In verses 12-23, Samuel and Saul argued about Saul’s actions. Saul asserted that he had been obedient to the Lord with a few exceptions made for spiritual reasons (vv. 12-15). Samuel responded by delivering the Lord’s word, announcing that Saul’s “exceptions” were acts of disobedience to God’s commands (vv. 16-19). In verses 20-21, Saul attempted to defend himself from the charge of disobedience. He emphasized the ways in which he had obeyed (v. 20) and shifted the blame for the livestock to “the soldiers” (v. 21a), describing their motive for disobedience as a desire to sacrifice to the Lord (v. 21b). Samuel responded by telling Saul that God wants obedience more than religious observance (v. 22). While the animal sacrifices commanded in God’s law were acts of worship and delightful to God’s heart when offered in faith, they were inferior to unreserved obedience to God’s commands.

Remember that the issue here is not offering a sacrifice for sin from a repentant heart; the sacrifices Saul was describing were thank offerings. Maybe it is true that Saul wanted to sacrifice to the Lord; maybe that was an excuse to justify their disobedience; the text does not tell us. But as someone who has made up some excuses for my own sins more than a few times in my life, I’m inclined to think that Saul is making up a good story to cover for his disobedience.

It really doesn’t matter, though, whether Saul’s motives were genuine or not.

The worship God wants is obedience; the way we show our faith in God and our love for him is to be careful to do what he commands (1 Sam. 15:22-23).

In verses 24-25, Saul appeared to repent, but he still had an excuse for his disobedience. Since God is loving and forgiving—even David’s sins, which were worse than Saul’s, were forgiven—we must conclude that God, who knows the heart, saw that Saul’s “repentance” was insincere. The consequence of Saul’s disobedience was a decree that his kingdom would be lost (vv. 27-28).

What a sad declaration about how a once-promising man’s kingdom would end. But I want to focus for a moment on Samuel’s words in verse 23a: “For rebellion is like the sin of divination, and arrogance like the evil of idolatry.”

How can “rebellion” be like “divination”?

Someone who practices divination is seeking supernatural guidance but they are doing so apart from the Lord. Similarly, a rebellious person against God’s commands is giving more weight to their own human perspective and wisdom than to God’s word.

We may not consider our own thoughts and plans to be the same as “supernatural guidance,” but our willingness to follow our instincts instead of God’s commands shows that we consider ourselves better guides for the future than the word of God.

The next phrase in verse 23 says, “… and arrogance like the evil of idolatry.” This phrase is easier to understand. An arrogant person believes himself to be more knowledgeable and capable and powerful than others.

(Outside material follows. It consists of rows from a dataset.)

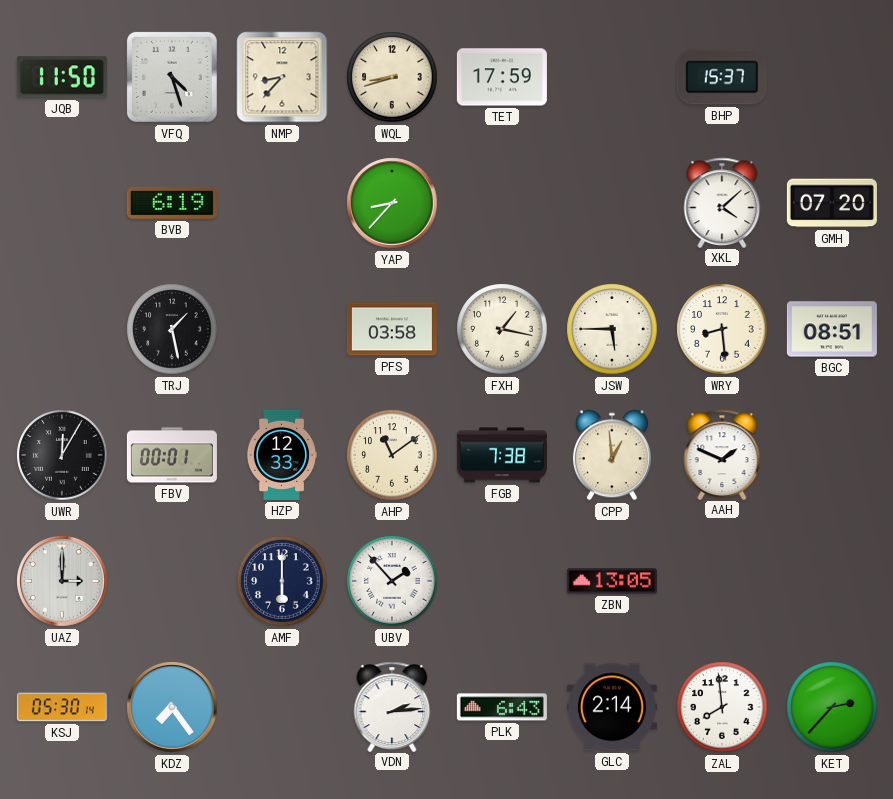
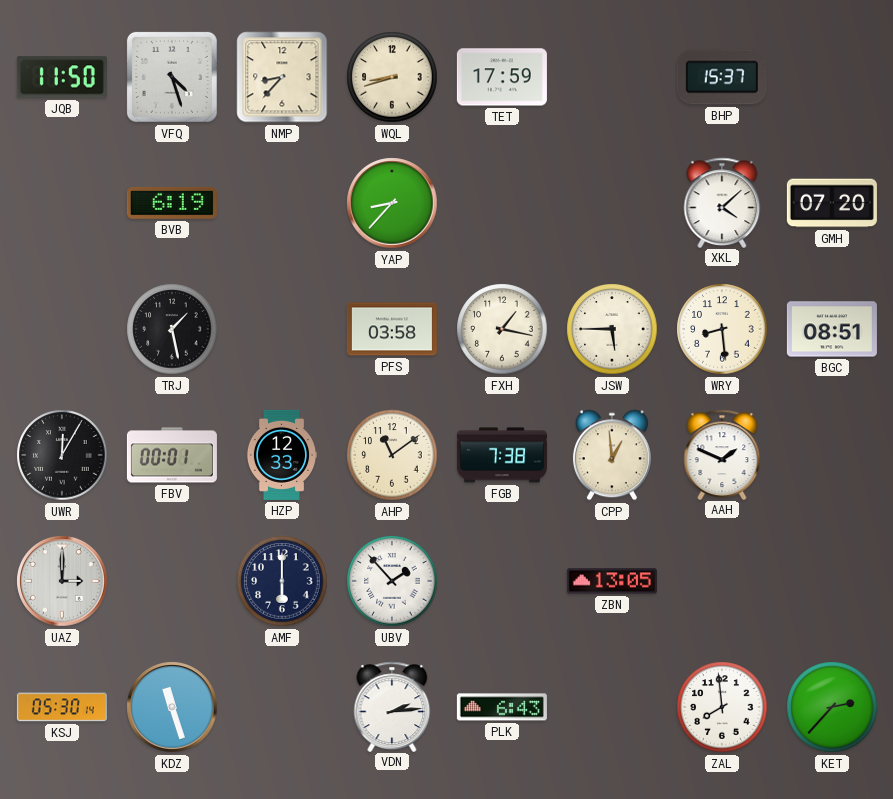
KDZ: 7:24 -> 11:27
GLC: 2:14 -> none
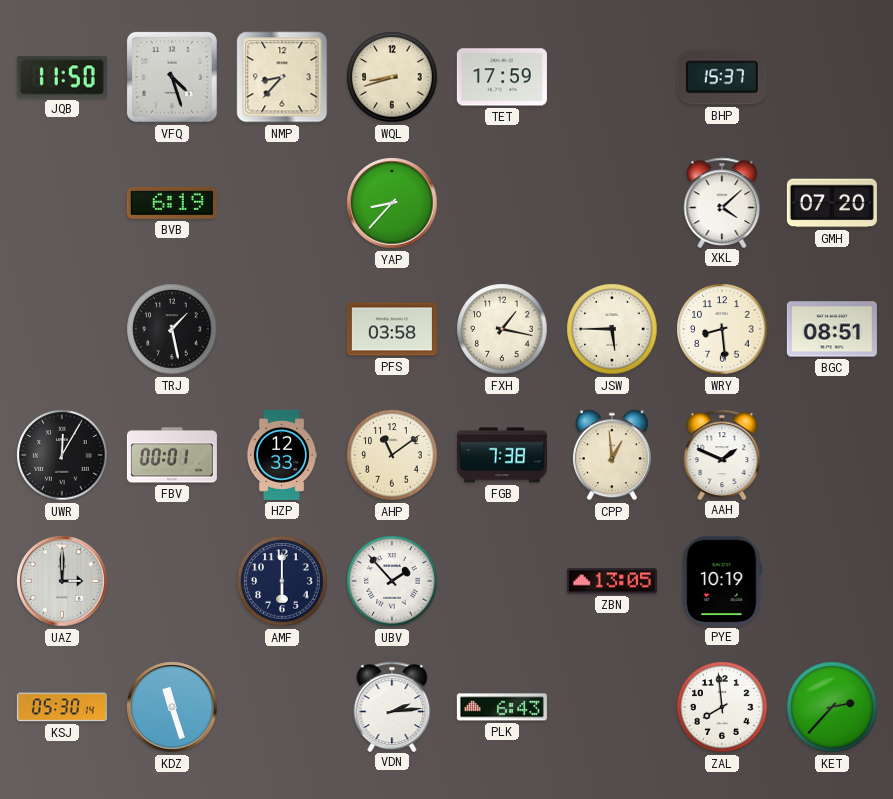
PYE: none -> 10:19
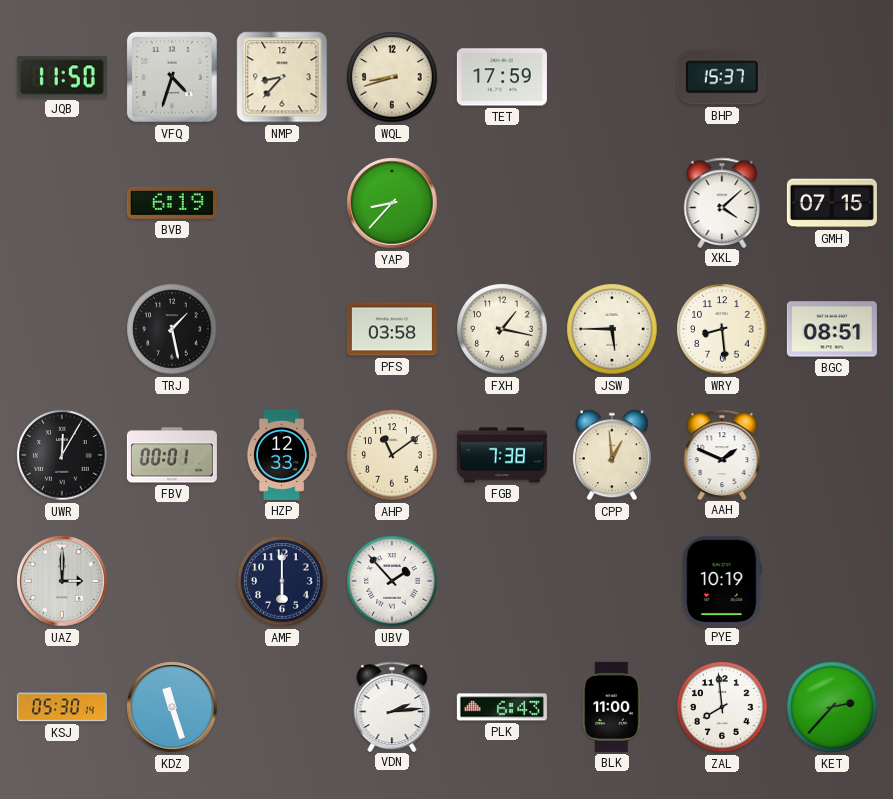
VFQ: 4:27 -> 4:33
GMH: 07:20 -> 07:15
ZBN: 13:05 -> none
BLK: none -> 11:00
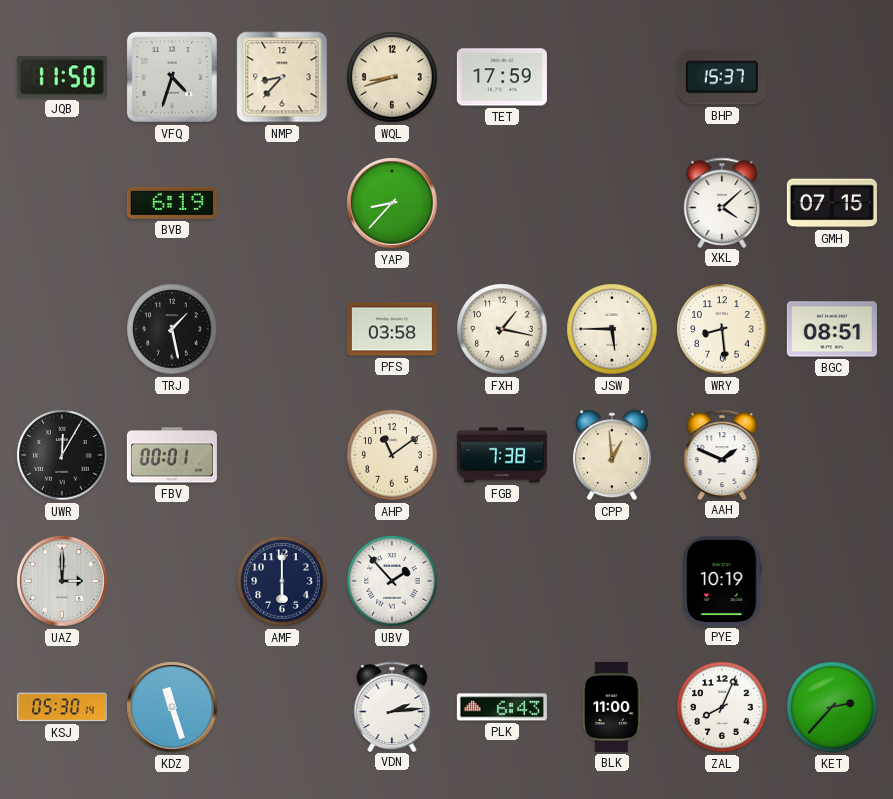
HZP: 12:33 -> none
ZAL: 7:59 -> 8:04
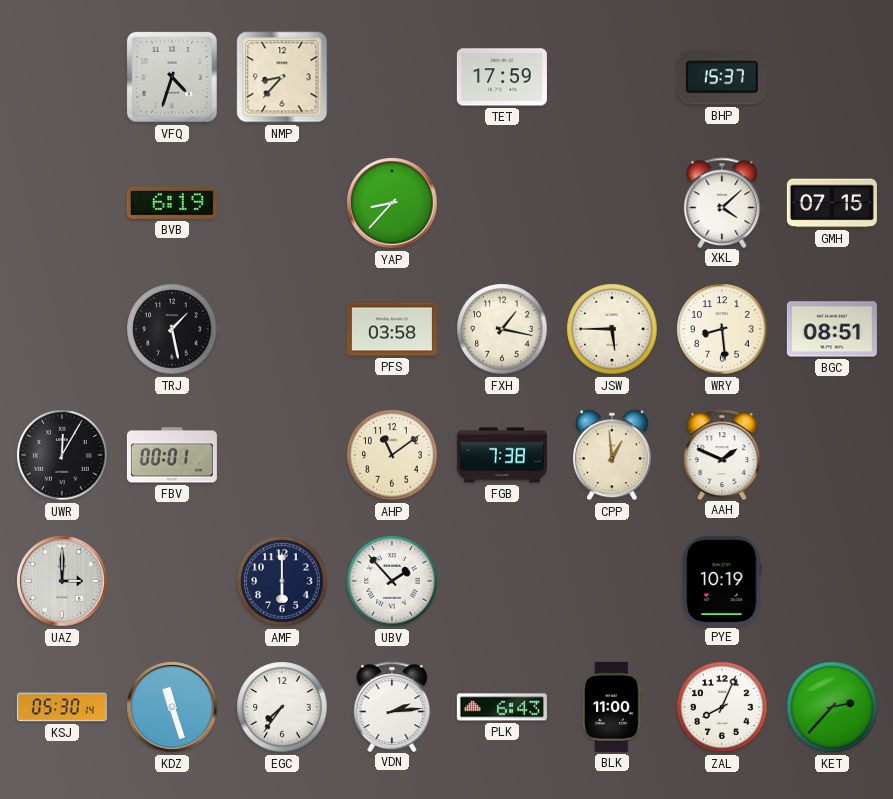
JQB: 11:50 -> none
WQL: 8:42 -> none
EGC: none -> 7:36
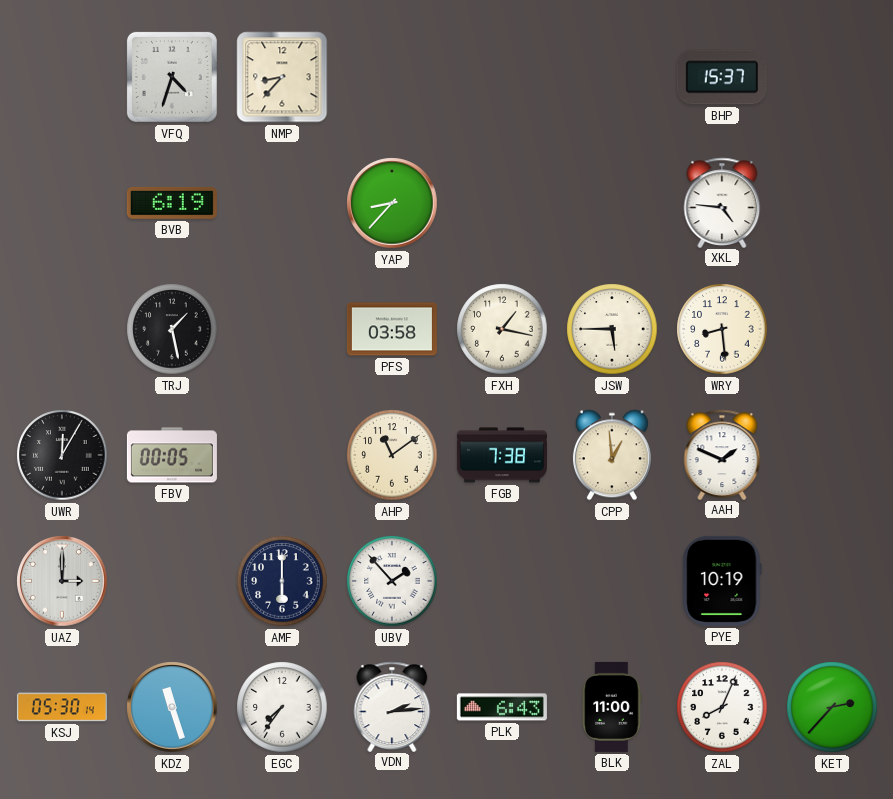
TET: 17:59 -> none
XKL: 4:08 -> 4:46
GMH: 07:15 -> none
BGC: 08:51 -> none
FBV: 00:01 -> 00:05
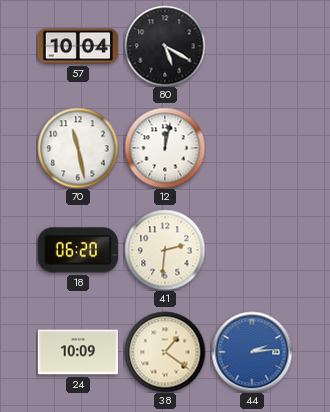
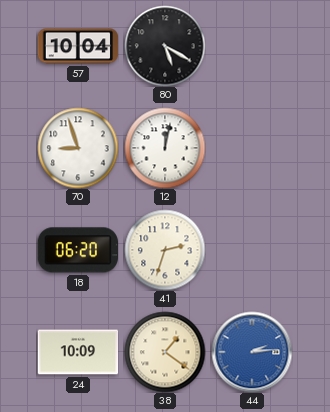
70: 11:28 -> 8:57
41: 2:31 -> 2:33
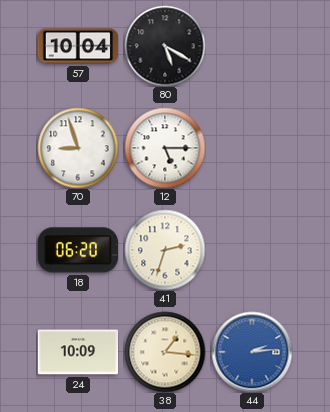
12: 12:02 -> 5:15
38: 1:21 -> 1:16
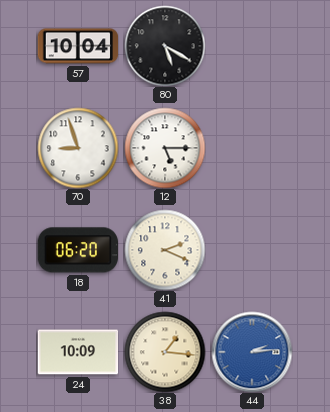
41: 2:33 -> 2:19
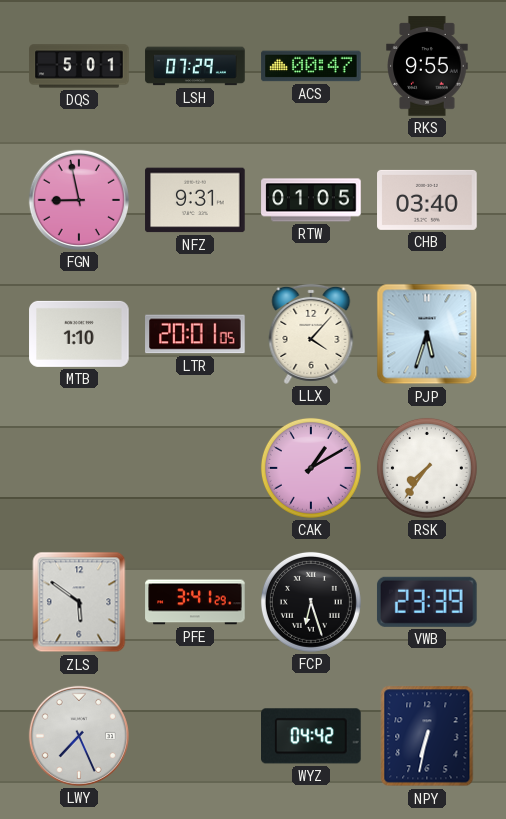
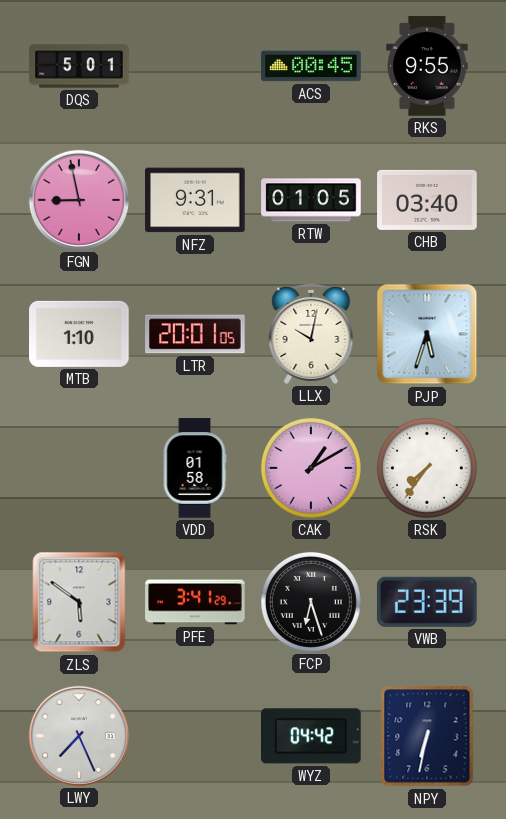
LSH: 07:29 -> none
ACS: 00:47 -> 00:45
LLX: 4:07 -> 10:02
VDD: none -> 01:58
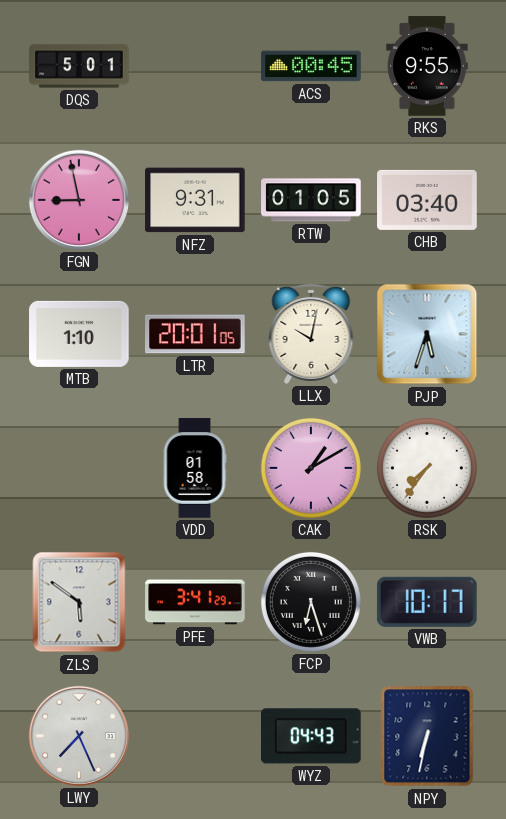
VWB: 23:39 -> 10:17
WYZ: 04:42 -> 04:43
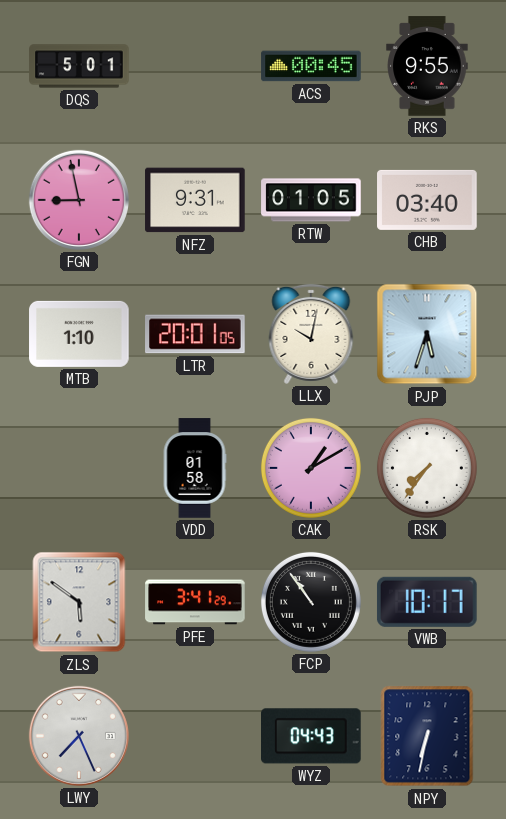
FCP: 6:27 -> 10:54
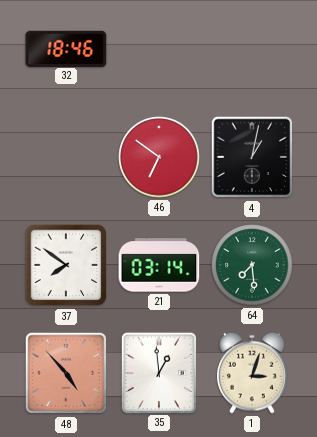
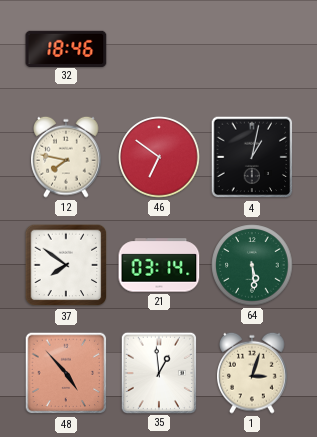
12: none -> 7:47
64: 7:29 -> 5:29
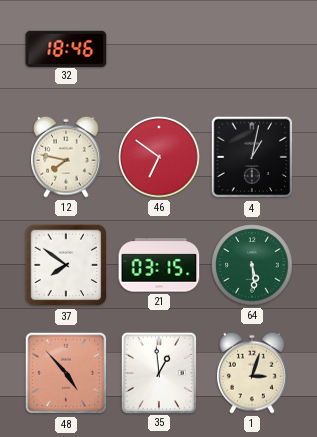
21: 03:14 -> 03:15
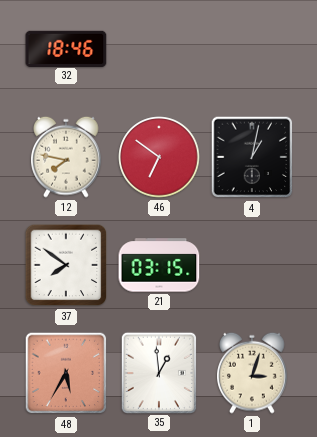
64: 5:29 -> none
48: 4:53 -> 5:35
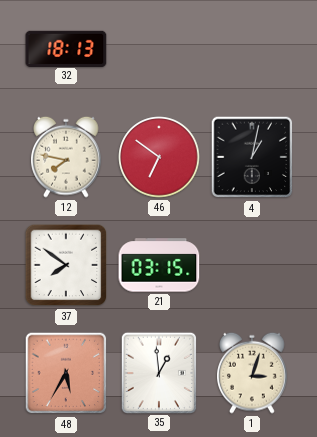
32: 18:46 -> 18:13
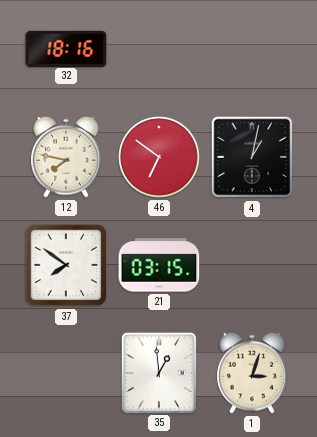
32: 18:13 -> 18:16
48: 5:35 -> none
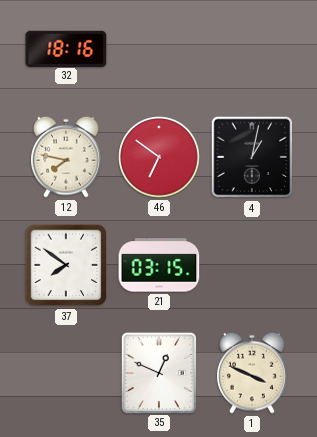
35: 12:59 -> 12:49
1: 3:03 -> 3:49
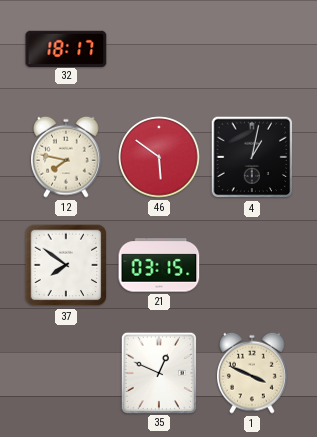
32: 18:16 -> 18:17
46: 6:51 -> 5:51
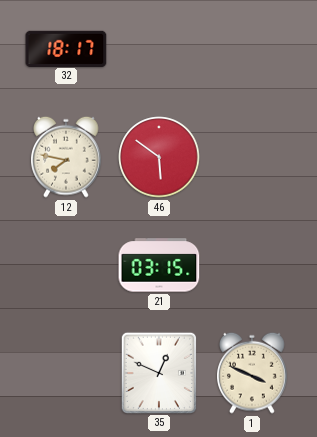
4: 1:02 -> none
37: 7:51 -> none
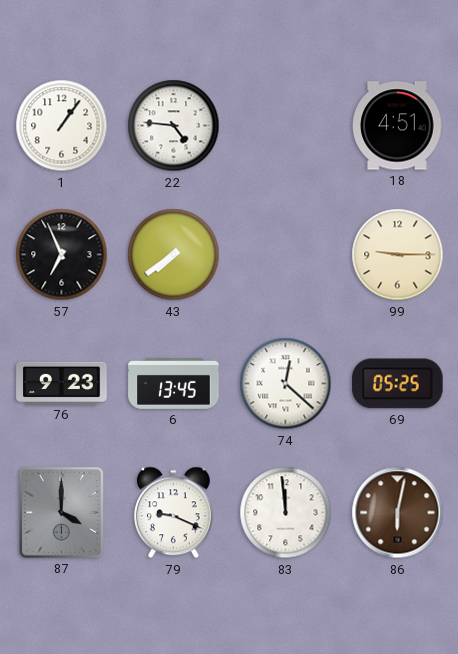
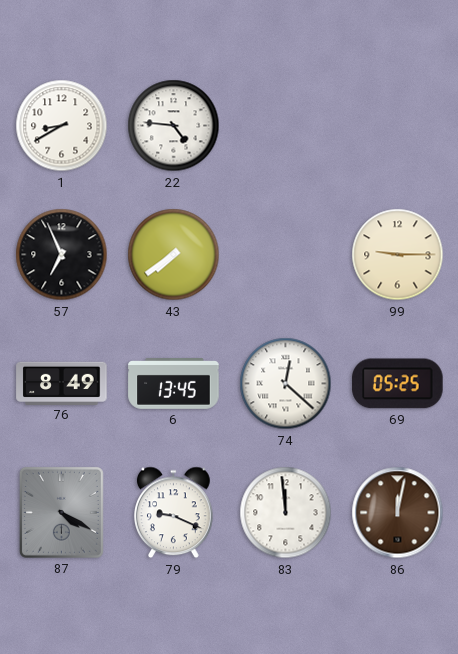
1: 1:06 -> 8:40
18: 4:51 -> none
76: 9:23 -> 8:49
87: 4:00 -> 4:20
86: 6:02 -> 12:02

When we disobey God’s word, we are showing that we think we know better than God. We may not think of ourselves as arrogant in the moment of disobedience, but our actions suggest otherwise because we are worshipping ourselves, our own desires, and our own knowledge above the Creator.

Are there areas of disobedience in your life? Do you recognize the rebellion that causes you to follow your own guidance instead of God’s? Do you understand that in the moment of temptation, your heart is telling you that you know better than God does and that your own satisfaction is more important that honoring him as Lord?